The article that finally made Julio Borges's head explode
Give Julio Borges his due. When the government promised to build 153,000 new homes in 2011, he knew he had his work cut out for him. Facing the kind of Cultural Alzheimer’s disease that eats away at the Venezuelan public sphere day in and day out, he decided if he was going to keep that number alive in the public mind he was going to have to do much of the heavy lifting himself. And so, at pretty much every single press conference he’s given this year as leader of the country’s largest second opposition party, he’s hammered away at it – keeping a running tally of houses built, making sure nobody gets away with conveniently “forgetting” the initial promise or moving the goal posts.

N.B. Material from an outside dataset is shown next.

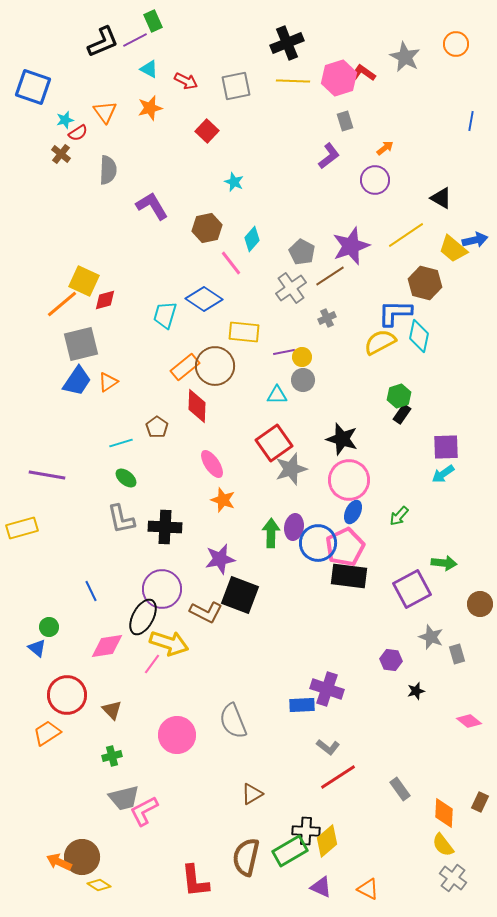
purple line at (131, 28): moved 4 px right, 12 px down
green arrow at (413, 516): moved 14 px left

So when, inevitably, the government started to fudge the numbers – lowering the promised tally and counting houses it had no part in building as part of its delivered total – the guy might have thought his extensive prep-work on the issue would ease the task of unmasking the scam. No such luck.
Instead, the country’s main “serious” newspapers reports the government’s fudge numbers as a matter of fact, mentioning their fudged-ness as an aside. As the government Cancels Christmas in a mad last minute dash to meet its first watered-down, then fudged targets, JB’s gotta wonder: what does accountability even mean faced with a goldfish-attention-spanned media?
With luck, the government is going to build perhaps 30% of the houses it promised for 2011. Of course, it will claim it met 100%. Nobody will check. And nobody will call them on it.